Federal authorities eased up on drug cases in 2014

Attorney General Eric Holder speaks at the National Press Club in Washington, Feb. 17, 2015.
Attorney General Eric Holder speaks at the National Press Club in Washington, Feb. 17, 2015. (Manuel Balce Ceneta, Associated Press)

Federal prosecutors brought fewer cases against drug offenders in 2014 and pursued mandatory-minimum sentences far less often, Attorney General Eric H. Holder Jr. said Tuesday, citing signs of progress in his effort to reform drug sentencing and ease prison overcrowding.

"For years prior to this administration, federal prosecutors were not only encouraged but required to always seek the most severe prison sentence possible for all drug cases, no matter the relative risk they posed to public safety," Holder said during an appearance at the National Press Club in Washington. "I have made a break from that philosophy."


In a sharp departure from the zero-tolerance approach adopted by prosecutors 25 years ago that sent drug offenders large and small to long prison sentences without parole, Holder said federal prosecutors now concentrate on larger drug conspiracies

The result was a 6.3 percent drop in federal drug prosecutions nationwide last year. The number of cases in which prosecutors pursued charges that carried mandatory minimum sentences fell 24.3 percent — "the steepest drop ever," Holder said.


"While old habits are hard to break, these numbers show that a dramatic shift is underway in the mindset of prosecutors handling nonviolent drug offenses," Holder said. "I believe we have taken steps to institutionalize this fairer, more practical approach, such that it will endure for years to come."

The Justice Department did not release state-by-state numbers. James Wyda, the head of the federal public defender's office in Maryland, said he has seen little change in the tactics of federal prosecutors, who he said still seek harsh penalties for drug crimes.

"There seems to be a great deal of reluctance on the part of the U.S. attorney's office to give up the control over sentencing that mandatory minimums give them," Wyda said.

The U.S. attorney's office in Maryland did not respond to a request for comment.

Holder plans to step down when the Senate confirms a successor. President Barack Obama has nominated Loretta Lynch, the U.S. attorney for the Eastern District of New York.

As the nation's top law enforcement official, the attorney general wields unique influence. But the actual number of cases prosecuted by the federal government — about 860 Maryland in 2013 — is dwarfed by those brought by local authorities. Police made almost 49,000 drug arrests in Maryland alone that year.

The figures Holder released Tuesday capture one element of a broader effort by the Justice Department and the federal judiciary to soften the effects of drug convictions.

Holder told Congress in 2013 that changes were needed to ease prison crowding and to avoid sending low-level or first-time defendants off to long prison terms in cases not involving violence.

Holder asked the U.S. Sentencing Commission to compile data for 2014, the first full year since the program was begun.

While the number of drug prosecutions fell, the commission found, the "severity" of the cases the government prosecuted went up. Minimum guideline sentences rose from 96 months in prison in 2013 to 98 months in 2014.

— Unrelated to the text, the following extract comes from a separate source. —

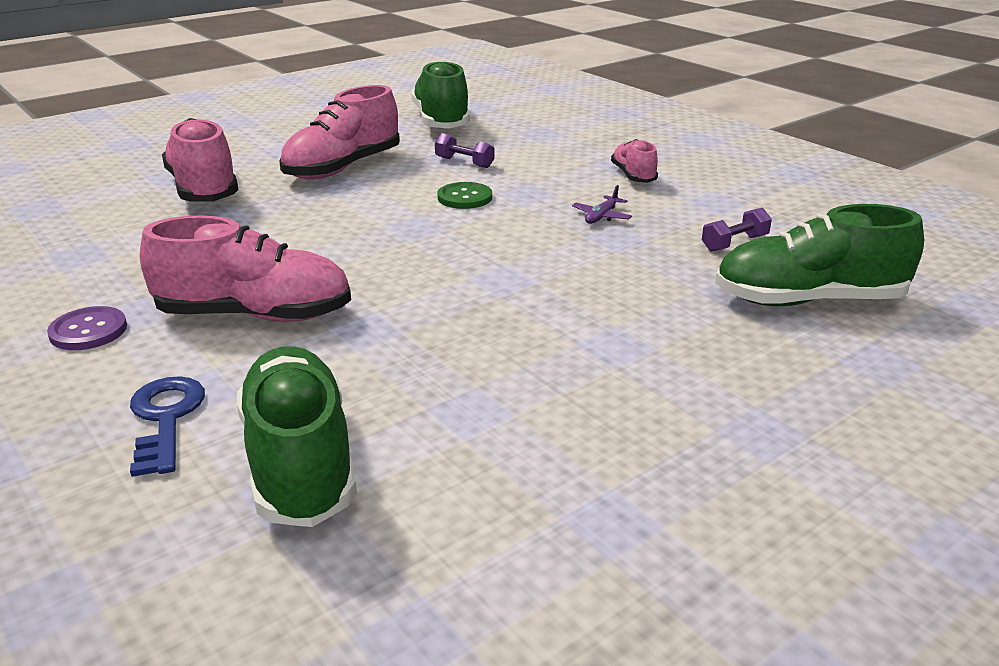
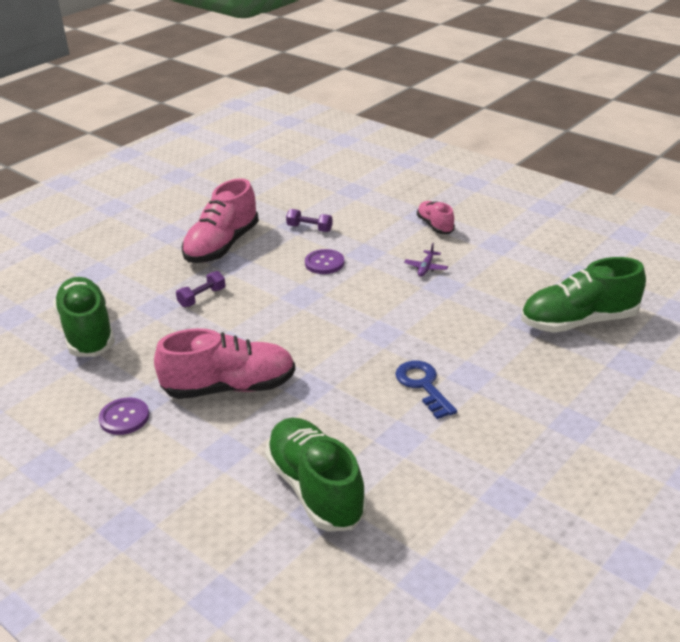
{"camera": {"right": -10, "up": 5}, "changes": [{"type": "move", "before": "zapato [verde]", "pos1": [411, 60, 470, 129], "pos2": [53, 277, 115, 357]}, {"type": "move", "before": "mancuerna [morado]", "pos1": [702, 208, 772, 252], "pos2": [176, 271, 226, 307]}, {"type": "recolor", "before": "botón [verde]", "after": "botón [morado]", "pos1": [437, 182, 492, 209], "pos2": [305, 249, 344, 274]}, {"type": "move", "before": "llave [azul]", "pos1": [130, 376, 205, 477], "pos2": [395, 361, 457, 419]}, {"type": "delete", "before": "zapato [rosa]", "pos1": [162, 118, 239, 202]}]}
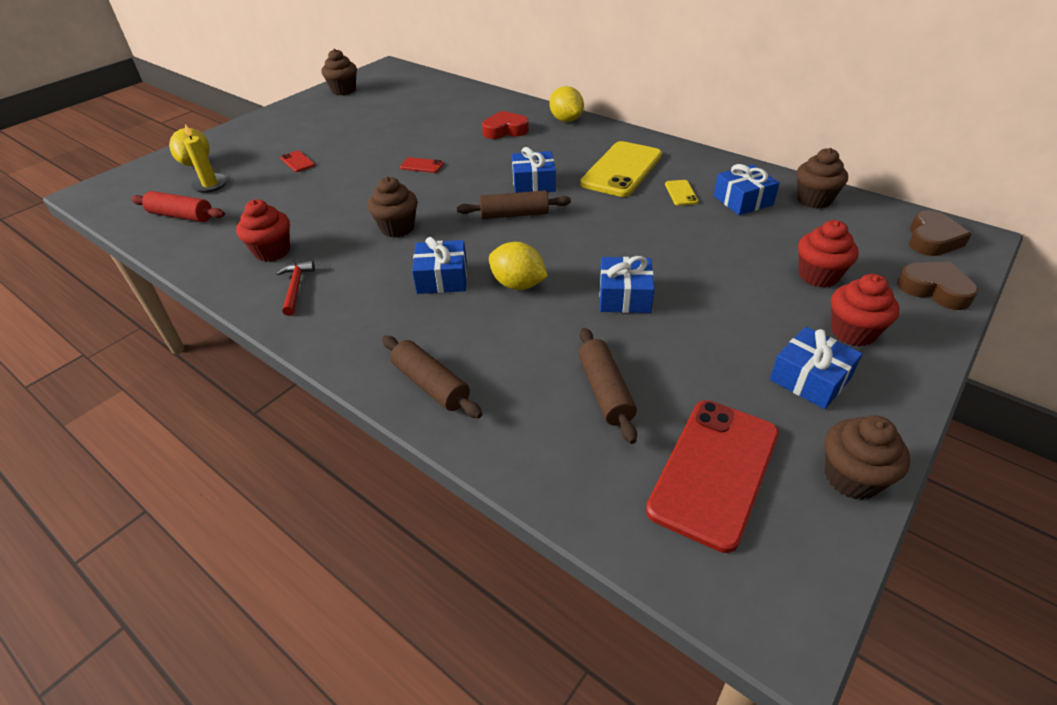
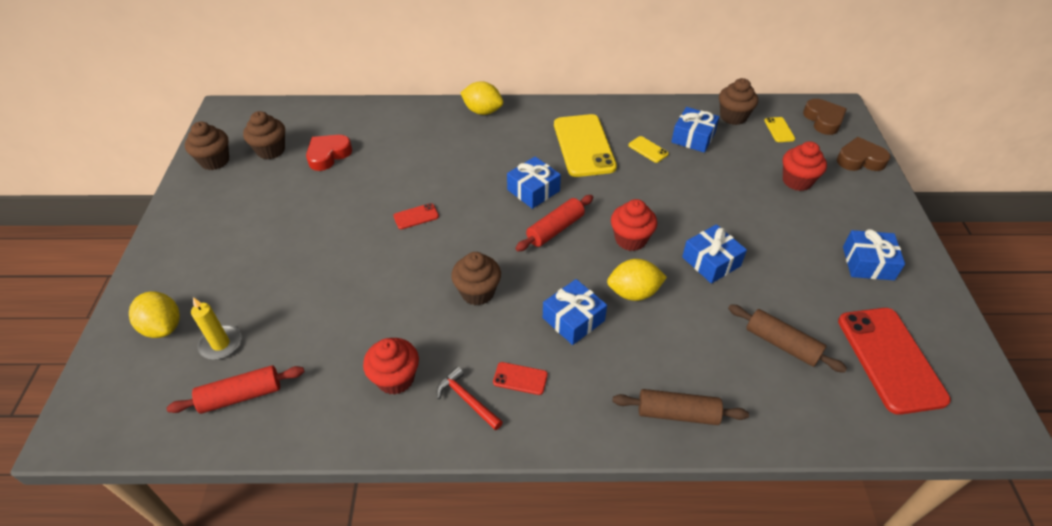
{"camera": {"right": -40, "up": 5}, "changes": [{"type": "move", "before": "magdalena [marrón]", "pos1": [825, 415, 910, 500], "pos2": [243, 111, 285, 159]}, {"type": "move", "before": "corazón [rojo]", "pos1": [482, 111, 529, 139], "pos2": [306, 135, 352, 171]}, {"type": "move", "before": "móvil [rojo]", "pos1": [280, 151, 315, 172], "pos2": [493, 362, 548, 395]}, {"type": "recolor", "before": "rodillo [marrón]", "after": "rodillo [rojo]", "pos1": [457, 191, 571, 219], "pos2": [516, 195, 593, 251]}, {"type": "move", "before": "magdalena [rojo]", "pos1": [831, 274, 899, 347], "pos2": [611, 199, 657, 251]}, {"type": "insert", "after": "móvil [amarillo]", "pos2": [764, 117, 795, 142]}]}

"Combined," Holder said, "this means that we prosecuted cases more smartly last year, doing fewer cases overall, but doing more serious crimes."

Holder acknowledged that several factors might have contributed to the drop in drug prosecutions; the number also fell the year before he launched his Smart on Crime plan. But he said the decline in the number of cases in which prosecutors pursued mandatory minimum sentences was a direct result of the new policy.


The Justice Department has also supported moves to help drug dealers who are already imprisoned to get their sentences reduced. Wyda said those initiatives have had a significant effect in Maryland, where a combination of measures have led judges to shave a total of 1,000 years off prison terms.

Wyda said there is no indication that the reduced sentences have led to more crime. Holder underscored that point Tuesday.

Overall crime has declined during the Obama administration, and Holder said it was the first time in more than 40 years that crime has fallen at the same time as the prison population has declined.

"All of this progress is remarkable, and all of it is noteworthy," he said.

The Brennan Center for Justice reported last week that locking up more people has had only a "limited impact" on the national crime rate.

The center said increased incarceration brought the crime rate down by a small margin in the 1990s, but after 2000 had a "negligible effect on crime."

The center found an increase in police officers and an aging population have had a greater impact on crime rates, and noted that several states have brought down both prison population and crime.

"This report amplifies what many on the left and the right have come to realize in recent years — mass incarceration is not working. It simply isn't necessary to reduce crime," said Inimai Chettiar, director of the center's Justice Program.

The center said Maryland was one of the few states that have seen both significant declines in incarceration rates and crime levels. But it described the state's efforts to change its criminal justice policies as "slow."